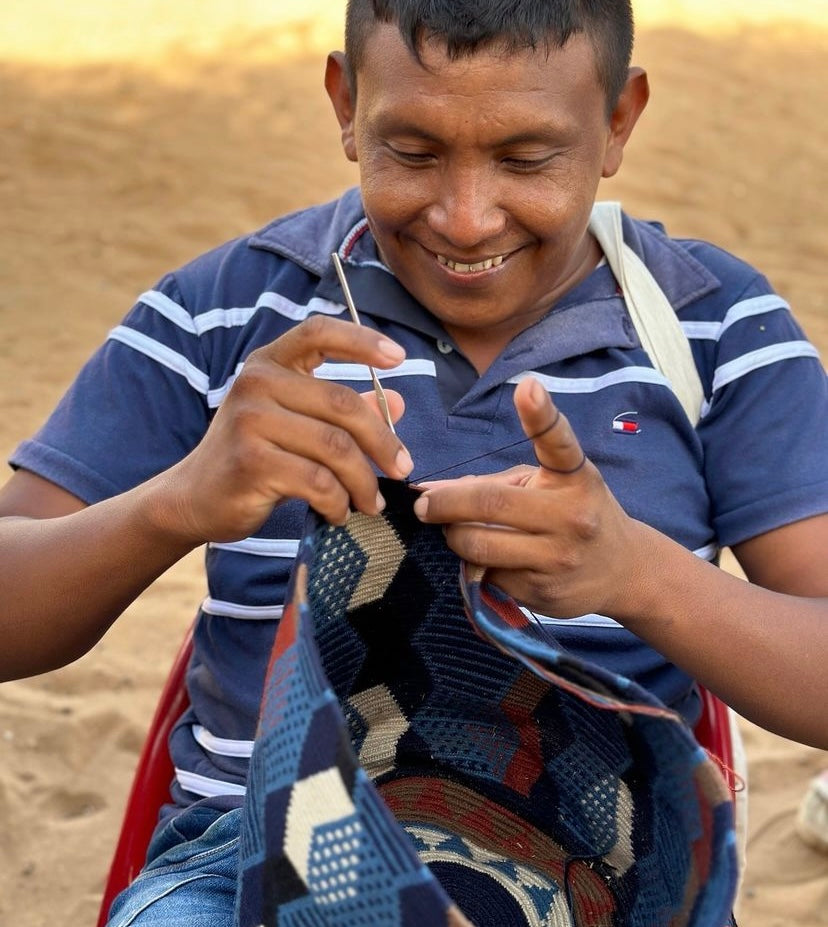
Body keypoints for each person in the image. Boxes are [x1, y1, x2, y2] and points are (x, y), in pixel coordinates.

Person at [1, 0, 827, 923]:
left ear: (618, 122)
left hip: (597, 869)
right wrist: (176, 503)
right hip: (252, 857)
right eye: (415, 152)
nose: (467, 220)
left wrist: (640, 576)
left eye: (525, 159)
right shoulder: (222, 313)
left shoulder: (716, 332)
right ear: (346, 103)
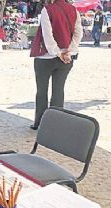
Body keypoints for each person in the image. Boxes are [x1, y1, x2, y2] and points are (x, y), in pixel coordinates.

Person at [29, 0, 82, 130]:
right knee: (59, 91)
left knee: (42, 91)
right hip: (66, 58)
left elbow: (48, 36)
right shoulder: (74, 10)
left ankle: (40, 123)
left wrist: (58, 53)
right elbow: (78, 33)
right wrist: (69, 51)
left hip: (46, 58)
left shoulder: (47, 9)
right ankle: (56, 124)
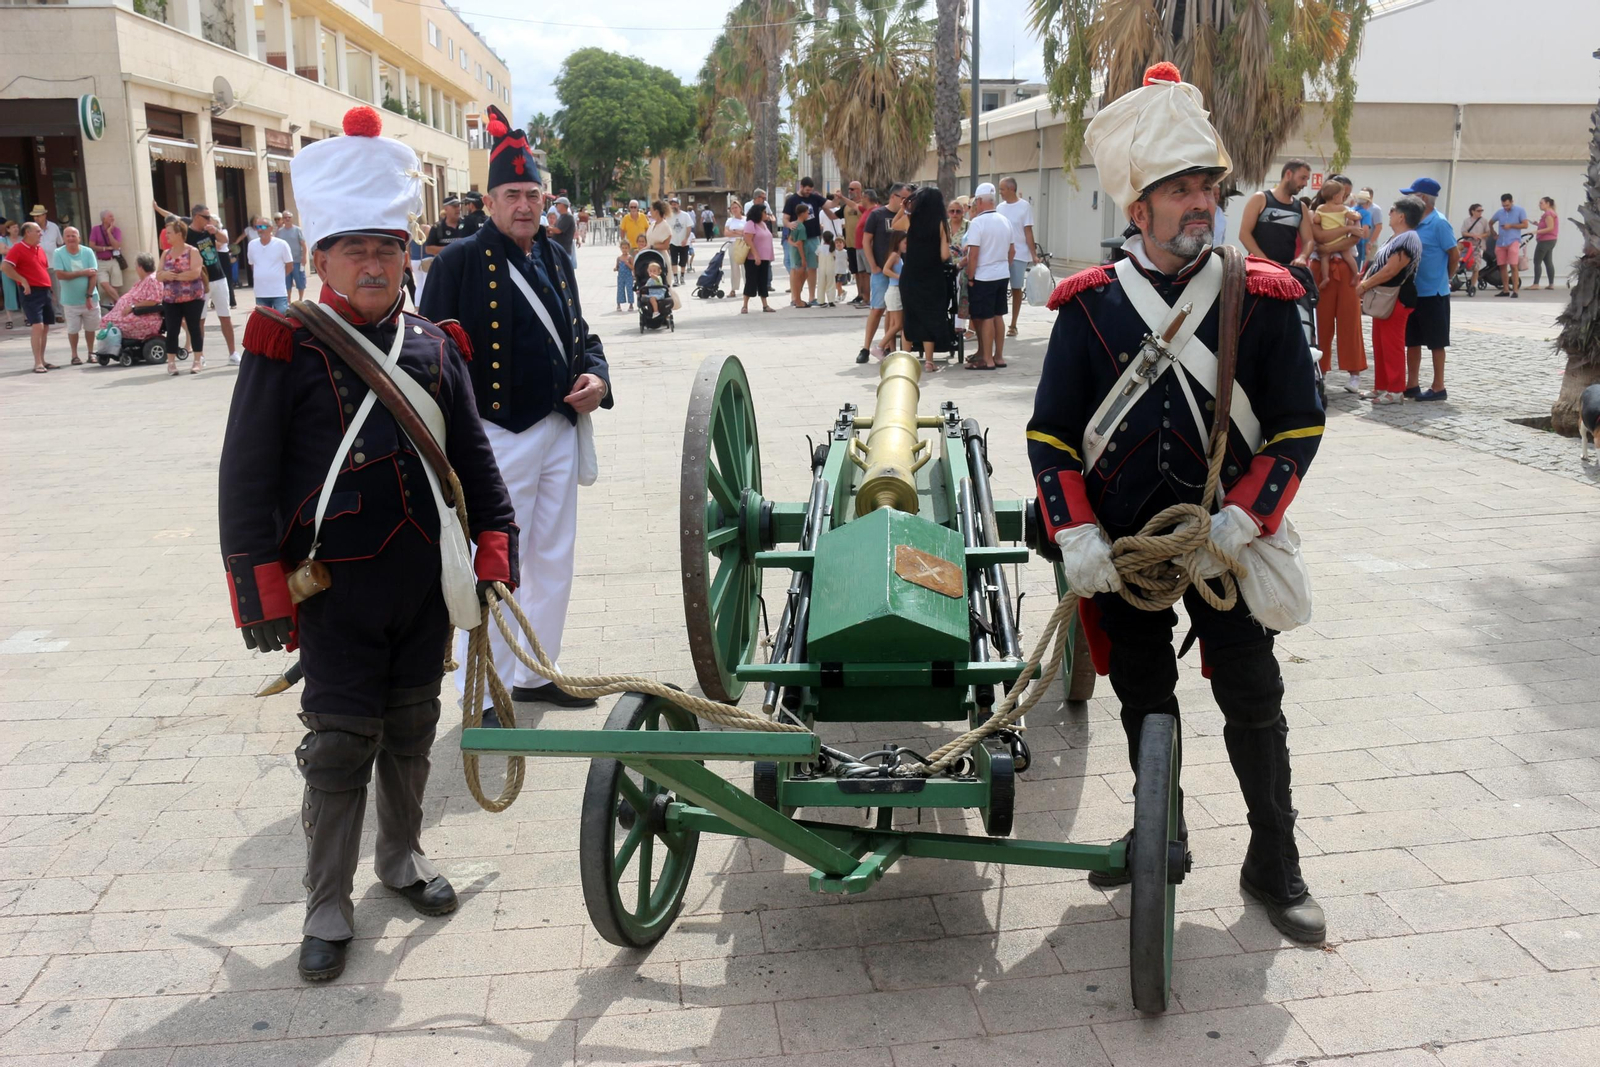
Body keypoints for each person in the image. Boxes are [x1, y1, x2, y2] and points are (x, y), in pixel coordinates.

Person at [1029, 62, 1327, 944]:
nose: (1202, 202)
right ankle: (1164, 833)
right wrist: (1075, 531)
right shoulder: (1086, 310)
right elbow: (1051, 435)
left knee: (1255, 702)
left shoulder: (1261, 295)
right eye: (1181, 189)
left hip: (1225, 550)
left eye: (1208, 186)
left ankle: (1276, 859)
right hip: (1128, 555)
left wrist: (1244, 515)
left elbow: (1298, 424)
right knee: (1144, 698)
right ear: (1139, 207)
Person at [219, 106, 517, 984]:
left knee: (415, 725)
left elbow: (472, 457)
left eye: (388, 247)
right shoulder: (283, 346)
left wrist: (495, 548)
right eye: (355, 249)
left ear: (406, 254)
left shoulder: (434, 345)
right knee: (341, 741)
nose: (375, 263)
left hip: (422, 583)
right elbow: (244, 479)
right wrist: (259, 592)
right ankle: (326, 902)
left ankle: (402, 859)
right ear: (319, 260)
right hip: (334, 591)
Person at [419, 105, 613, 714]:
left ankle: (535, 671)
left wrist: (597, 377)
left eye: (532, 194)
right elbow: (431, 353)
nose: (524, 205)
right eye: (512, 194)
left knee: (554, 555)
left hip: (559, 425)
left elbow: (581, 333)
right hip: (496, 433)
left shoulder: (556, 255)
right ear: (490, 200)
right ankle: (482, 688)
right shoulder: (457, 261)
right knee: (498, 557)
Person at [1355, 196, 1423, 405]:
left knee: (1392, 344)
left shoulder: (1408, 238)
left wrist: (1365, 285)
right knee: (1380, 343)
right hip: (1384, 297)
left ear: (1402, 216)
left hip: (1397, 296)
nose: (1389, 214)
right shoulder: (1395, 237)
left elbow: (1391, 269)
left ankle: (1395, 389)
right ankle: (1382, 385)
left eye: (1393, 210)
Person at [153, 200, 239, 364]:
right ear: (196, 216)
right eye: (206, 217)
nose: (209, 219)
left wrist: (215, 231)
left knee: (225, 317)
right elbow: (172, 217)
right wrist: (157, 209)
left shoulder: (209, 230)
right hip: (200, 282)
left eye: (209, 216)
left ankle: (233, 353)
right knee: (199, 320)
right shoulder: (187, 233)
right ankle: (201, 355)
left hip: (219, 278)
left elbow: (225, 240)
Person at [1401, 177, 1459, 401]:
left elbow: (1454, 254)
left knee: (1436, 342)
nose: (1408, 199)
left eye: (1412, 195)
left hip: (1434, 292)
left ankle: (1438, 386)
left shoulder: (1439, 223)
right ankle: (1412, 383)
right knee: (1412, 340)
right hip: (1414, 291)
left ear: (1423, 198)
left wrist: (1446, 277)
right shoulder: (1413, 222)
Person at [1309, 177, 1367, 393]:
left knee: (1350, 320)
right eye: (1344, 193)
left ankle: (1354, 372)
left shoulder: (1350, 212)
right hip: (1321, 268)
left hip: (1343, 267)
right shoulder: (1316, 212)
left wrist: (1331, 243)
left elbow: (1355, 238)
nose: (1346, 197)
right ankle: (1320, 369)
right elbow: (1319, 237)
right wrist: (1343, 232)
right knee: (1321, 321)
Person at [901, 185, 954, 374]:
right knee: (930, 316)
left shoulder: (910, 220)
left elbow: (894, 225)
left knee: (910, 315)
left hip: (910, 275)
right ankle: (930, 361)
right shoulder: (942, 223)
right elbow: (944, 254)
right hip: (932, 276)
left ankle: (905, 360)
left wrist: (904, 206)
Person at [962, 183, 1014, 371]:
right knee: (998, 316)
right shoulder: (1004, 220)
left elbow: (973, 254)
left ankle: (986, 359)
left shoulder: (978, 223)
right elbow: (1012, 251)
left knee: (985, 317)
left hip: (984, 276)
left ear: (980, 201)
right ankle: (998, 356)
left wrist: (970, 276)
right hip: (1002, 274)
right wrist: (1002, 267)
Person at [858, 184, 909, 363]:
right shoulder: (877, 215)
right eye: (903, 197)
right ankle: (866, 347)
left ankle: (888, 347)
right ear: (893, 196)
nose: (906, 201)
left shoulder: (906, 217)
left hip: (899, 272)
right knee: (877, 308)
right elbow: (866, 240)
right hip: (881, 271)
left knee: (894, 311)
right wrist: (872, 265)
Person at [2, 222, 57, 373]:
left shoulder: (39, 249)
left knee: (45, 326)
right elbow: (5, 267)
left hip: (44, 291)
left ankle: (43, 360)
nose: (41, 234)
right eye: (38, 231)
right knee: (37, 326)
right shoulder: (18, 248)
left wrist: (51, 291)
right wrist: (23, 280)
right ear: (27, 232)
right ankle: (37, 362)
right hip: (30, 292)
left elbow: (43, 269)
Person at [1239, 160, 1315, 267]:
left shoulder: (1301, 207)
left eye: (1307, 180)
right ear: (1288, 174)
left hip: (1287, 270)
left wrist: (1302, 257)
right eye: (1302, 178)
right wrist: (1265, 261)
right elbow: (1244, 234)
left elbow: (1308, 240)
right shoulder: (1260, 199)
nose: (1305, 184)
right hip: (1259, 268)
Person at [157, 216, 207, 375]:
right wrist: (165, 274)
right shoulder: (166, 253)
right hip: (171, 298)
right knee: (172, 329)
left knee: (194, 327)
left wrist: (173, 276)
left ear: (179, 234)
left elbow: (195, 273)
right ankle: (171, 363)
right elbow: (158, 275)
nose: (166, 235)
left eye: (170, 233)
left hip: (193, 297)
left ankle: (197, 360)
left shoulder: (192, 251)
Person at [50, 226, 101, 365]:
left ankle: (91, 353)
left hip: (90, 299)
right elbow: (60, 274)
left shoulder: (88, 252)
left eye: (74, 235)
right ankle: (74, 355)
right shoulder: (58, 253)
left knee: (91, 328)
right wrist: (82, 273)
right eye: (68, 236)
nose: (71, 238)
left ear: (79, 238)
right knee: (73, 329)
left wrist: (89, 295)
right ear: (64, 238)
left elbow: (93, 274)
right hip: (70, 300)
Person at [996, 177, 1038, 338]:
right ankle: (997, 321)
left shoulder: (1024, 207)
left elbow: (1028, 231)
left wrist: (1033, 254)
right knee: (999, 288)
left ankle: (1013, 324)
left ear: (1011, 189)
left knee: (1016, 288)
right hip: (1001, 254)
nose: (1000, 193)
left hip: (1019, 254)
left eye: (1002, 189)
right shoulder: (999, 208)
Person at [782, 176, 831, 307]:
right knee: (795, 268)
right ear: (801, 187)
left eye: (811, 190)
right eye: (807, 190)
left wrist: (838, 198)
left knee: (813, 267)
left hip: (813, 237)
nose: (809, 192)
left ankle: (811, 297)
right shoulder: (792, 200)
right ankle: (795, 297)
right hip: (799, 238)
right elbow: (785, 218)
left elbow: (830, 205)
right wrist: (789, 224)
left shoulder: (815, 198)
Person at [99, 252, 165, 347]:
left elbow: (153, 301)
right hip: (133, 312)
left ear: (141, 267)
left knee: (108, 322)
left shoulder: (152, 280)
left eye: (136, 266)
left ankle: (114, 347)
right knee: (106, 320)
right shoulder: (143, 280)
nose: (135, 268)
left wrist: (132, 306)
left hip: (144, 315)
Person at [246, 215, 295, 313]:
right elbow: (252, 265)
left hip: (278, 292)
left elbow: (289, 265)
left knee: (282, 320)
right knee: (264, 322)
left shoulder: (281, 244)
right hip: (261, 293)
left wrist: (277, 275)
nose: (260, 230)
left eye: (263, 227)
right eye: (257, 227)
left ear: (271, 228)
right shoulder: (252, 245)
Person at [1489, 192, 1529, 297]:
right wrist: (1493, 233)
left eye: (1507, 205)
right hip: (1501, 241)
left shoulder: (1520, 210)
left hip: (1513, 240)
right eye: (1503, 205)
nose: (1505, 207)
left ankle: (1515, 290)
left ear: (1512, 202)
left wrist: (1511, 226)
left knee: (1513, 265)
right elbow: (1490, 222)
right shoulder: (1500, 212)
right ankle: (1505, 289)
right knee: (1502, 266)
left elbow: (1525, 225)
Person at [28, 205, 65, 319]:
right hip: (38, 265)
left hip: (53, 264)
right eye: (34, 216)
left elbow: (60, 243)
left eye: (38, 216)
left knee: (57, 289)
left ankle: (59, 313)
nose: (36, 218)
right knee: (42, 291)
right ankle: (45, 313)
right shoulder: (31, 228)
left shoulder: (54, 227)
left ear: (44, 215)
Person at [739, 202, 776, 314]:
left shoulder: (763, 224)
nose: (766, 214)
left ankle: (765, 305)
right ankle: (745, 305)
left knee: (763, 281)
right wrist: (755, 254)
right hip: (753, 258)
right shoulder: (751, 223)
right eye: (764, 212)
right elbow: (748, 239)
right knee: (751, 280)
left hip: (765, 257)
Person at [88, 210, 125, 305]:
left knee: (116, 285)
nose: (113, 218)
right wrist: (105, 248)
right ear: (104, 219)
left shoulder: (116, 230)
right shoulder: (96, 229)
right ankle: (121, 303)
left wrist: (109, 232)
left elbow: (116, 246)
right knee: (104, 284)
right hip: (101, 262)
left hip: (114, 260)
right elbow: (92, 245)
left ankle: (113, 305)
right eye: (110, 217)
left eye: (113, 216)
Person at [879, 230, 906, 354]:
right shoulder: (894, 255)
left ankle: (893, 350)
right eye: (905, 243)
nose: (907, 245)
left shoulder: (898, 256)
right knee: (898, 325)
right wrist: (899, 277)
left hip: (895, 291)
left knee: (893, 323)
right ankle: (880, 346)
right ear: (898, 242)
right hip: (894, 291)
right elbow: (885, 269)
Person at [841, 181, 866, 305]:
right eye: (848, 189)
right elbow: (833, 215)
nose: (849, 191)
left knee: (864, 272)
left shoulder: (863, 205)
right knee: (855, 271)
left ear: (859, 190)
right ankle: (859, 294)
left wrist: (842, 198)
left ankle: (866, 295)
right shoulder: (846, 207)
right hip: (850, 243)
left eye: (852, 189)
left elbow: (857, 207)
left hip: (862, 244)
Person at [278, 210, 309, 301]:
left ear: (292, 219)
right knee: (287, 282)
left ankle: (300, 299)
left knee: (300, 281)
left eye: (289, 217)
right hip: (284, 262)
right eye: (285, 217)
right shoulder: (279, 232)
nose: (287, 219)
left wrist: (304, 258)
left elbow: (303, 244)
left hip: (297, 261)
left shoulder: (297, 230)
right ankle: (288, 301)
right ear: (283, 219)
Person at [1459, 203, 1489, 295]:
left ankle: (1473, 285)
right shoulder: (1467, 221)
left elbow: (1487, 233)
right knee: (1464, 262)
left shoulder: (1483, 221)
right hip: (1468, 245)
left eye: (1481, 211)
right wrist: (1472, 235)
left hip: (1478, 246)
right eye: (1478, 211)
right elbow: (1463, 233)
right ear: (1472, 211)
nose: (1480, 212)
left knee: (1476, 266)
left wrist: (1480, 236)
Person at [1531, 197, 1559, 289]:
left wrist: (1536, 232)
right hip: (1551, 240)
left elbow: (1550, 228)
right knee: (1548, 261)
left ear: (1548, 204)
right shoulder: (1550, 213)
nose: (1539, 205)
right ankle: (1551, 284)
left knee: (1537, 261)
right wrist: (1537, 225)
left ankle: (1536, 284)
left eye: (1541, 203)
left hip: (1545, 241)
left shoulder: (1548, 213)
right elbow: (1547, 226)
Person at [668, 197, 694, 285]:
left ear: (678, 205)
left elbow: (689, 227)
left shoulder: (685, 215)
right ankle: (675, 278)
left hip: (684, 242)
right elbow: (667, 229)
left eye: (675, 204)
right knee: (673, 260)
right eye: (671, 205)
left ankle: (682, 276)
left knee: (683, 260)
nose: (673, 206)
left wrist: (686, 239)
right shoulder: (668, 216)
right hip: (673, 242)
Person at [723, 202, 746, 298]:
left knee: (746, 267)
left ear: (740, 208)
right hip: (733, 244)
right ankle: (733, 289)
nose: (734, 210)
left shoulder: (746, 219)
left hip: (744, 244)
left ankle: (748, 287)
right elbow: (726, 233)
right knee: (734, 267)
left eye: (736, 207)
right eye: (732, 208)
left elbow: (747, 233)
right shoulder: (729, 220)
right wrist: (739, 233)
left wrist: (735, 231)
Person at [0, 219, 20, 329]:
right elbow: (2, 251)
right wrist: (16, 250)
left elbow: (25, 251)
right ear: (8, 229)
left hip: (21, 269)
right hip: (7, 269)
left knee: (23, 293)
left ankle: (27, 317)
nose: (16, 229)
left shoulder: (22, 239)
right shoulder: (3, 239)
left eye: (17, 227)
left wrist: (9, 249)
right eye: (13, 227)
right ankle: (9, 319)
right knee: (9, 293)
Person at [817, 230, 838, 308]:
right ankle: (831, 300)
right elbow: (835, 258)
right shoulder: (832, 249)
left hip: (821, 268)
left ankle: (821, 301)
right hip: (831, 268)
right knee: (831, 284)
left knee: (821, 284)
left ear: (823, 238)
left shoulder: (819, 248)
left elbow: (817, 257)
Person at [615, 238, 635, 311]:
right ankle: (618, 304)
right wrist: (616, 268)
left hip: (628, 276)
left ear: (629, 248)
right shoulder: (619, 258)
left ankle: (631, 304)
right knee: (620, 290)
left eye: (626, 248)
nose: (624, 250)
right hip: (621, 277)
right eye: (623, 248)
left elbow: (633, 267)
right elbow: (617, 267)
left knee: (629, 289)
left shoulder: (630, 258)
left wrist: (628, 264)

◆ WORK REQUEST
Copy exactly, and copy nothing else: the lines from the start of the data above through the line that holds "right ear: (1139, 207)". The pictures stay out.

◆ RESULT BELOW
Body keypoints for each person in the image. Boxes are [x1, y1, x2, y2] and points are (x, y), in pixel coordinates.

Person at [1, 0, 827, 923]:
left ear: (618, 122)
left hip: (597, 869)
right wrist: (176, 503)
right hip: (252, 857)
right eye: (415, 152)
nose: (467, 220)
left wrist: (640, 576)
left eye: (525, 159)
right shoulder: (222, 313)
left shoulder: (716, 332)
right ear: (346, 103)
Body keypoints for each person in the image. Boxes are [x1, y1, x2, y2] and points are (x, y), in pixel coordinates.

Person at [29, 0, 82, 130]:
right knee: (59, 91)
left knee: (42, 91)
right hip: (66, 58)
left elbow: (48, 36)
right shoulder: (74, 10)
left ankle: (40, 123)
left wrist: (58, 53)
right elbow: (78, 33)
right wrist: (69, 51)
left hip: (46, 58)
left shoulder: (47, 9)
right ankle: (56, 124)
Body keypoints for each person in the image. Boxes are [x1, y1, x2, y2] and points are (x, y), in pixel coordinates.

Person at [1029, 62, 1327, 944]:
nose: (1202, 202)
right ankle: (1164, 833)
right wrist: (1075, 531)
right shoulder: (1086, 310)
right elbow: (1051, 435)
left knee: (1255, 702)
left shoulder: (1261, 295)
right eye: (1181, 189)
left hip: (1225, 550)
left eye: (1208, 186)
left ankle: (1276, 859)
right hip: (1128, 555)
left wrist: (1244, 515)
left elbow: (1298, 424)
right knee: (1144, 698)
right ear: (1139, 207)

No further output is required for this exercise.